A total of 220 met the inclusion criteria. 94 (42.72 %) patients had good collaterals, while 126 (57.27 %) patients had poor collaterals. In the multivariable analysis, for patients with good collaterals, the higher values of five-day mean Hb (12.41 ± 1.87 vs 11.32 ± 1.95; OR, 0.72; 95 % CI, 0.54-0.95; P 0.018), five-day mean HCT (37.43 ± 5.1 vs 34.35 ± 5.5; OR, 0.89; 95 % CI, 0.81-0.98; P 0.018) and lower values of the difference between peak and trough values of Hb (1.75 ± 1.15 vs 2.41 ± 1.35; OR, 1.71; 95 % CI, 1.07-2.74; P 0.025) were associated with functional independence. For patients with poor collaterals, there was no association between five-day mean Hb, mean HCT parameters with functional independence, lower mortality, and early neurological improvement.
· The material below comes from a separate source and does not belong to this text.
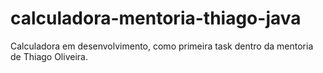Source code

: # calculadora-mentoria-thiago-java
Calculadora em desenvolvimento, como primeira task dentro da mentoria de Thiago Oliveira.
Our study was suggestive of an association between higher mean values of Hb and HCT over a five-day period and good clinical outcomes in patients with good collaterals who undergo MT for an anterior circulation LVO. This association was not found in the poor collateral group.
贫血与更高的发病率和死亡率相关,但它与急性缺血性脑卒中(AIS)的关联尚未得到充分证实。我们旨在确定 AIS 患者在接受机械血栓切除术(MT)前的 5 天内的贫血参数与临床结局之间的关系,具体取决于其术前的侧支循环状态。
我们对 2014 年 7 月至 2020 年 12 月在综合卒中中心接受 MT 的患者进行了回顾性图表审查。根据患者术前 MT 的侧支循环状态,将患者分为良好和不良侧支循环组。一位经过认证的神经放射科医生使用 Maas≥3 的侧支分级量表,对术前 CT 血管造影中的良好侧支进行分级。使用二元逻辑回归分析,控制基线参数,将 5 天的贫血参数作为预测因子。结局是功能独立性(mRS 0-2)、死亡率和早期神经功能改善。
共有 220 例符合纳入标准。94 例(42.72%)患者有良好的侧支循环,126 例(57.27%)患者有不良的侧支循环。多变量分析显示,对于侧支循环良好的患者,5 天内平均 Hb(12.41±1.87 vs 11.32±1.95;OR,0.72;95%CI,0.54-0.95;P=0.018)、5 天内平均 HCT(37.43±5.1 vs 34.35±5.5;OR,0.89;95%CI,0.81-0.98;P=0.018)较高,Hb 峰值与谷值之间的差值较低(1.75±1.15 vs 2.41±1.35;OR,1.71;95%CI,1.07-2.74;P=0.025)与功能独立性相关。对于侧支循环不良的患者,5 天内平均 Hb、平均 HCT 参数与功能独立性、较低的死亡率和早期神经功能改善之间无相关性。
我们的研究表明,在接受 MT 治疗前循环 LVO 的侧支循环良好的患者中,Hb 和 HCT 在 5 天内的平均水平较高与良好的临床结局相关。在侧支循环不良的患者中未发现这种相关性。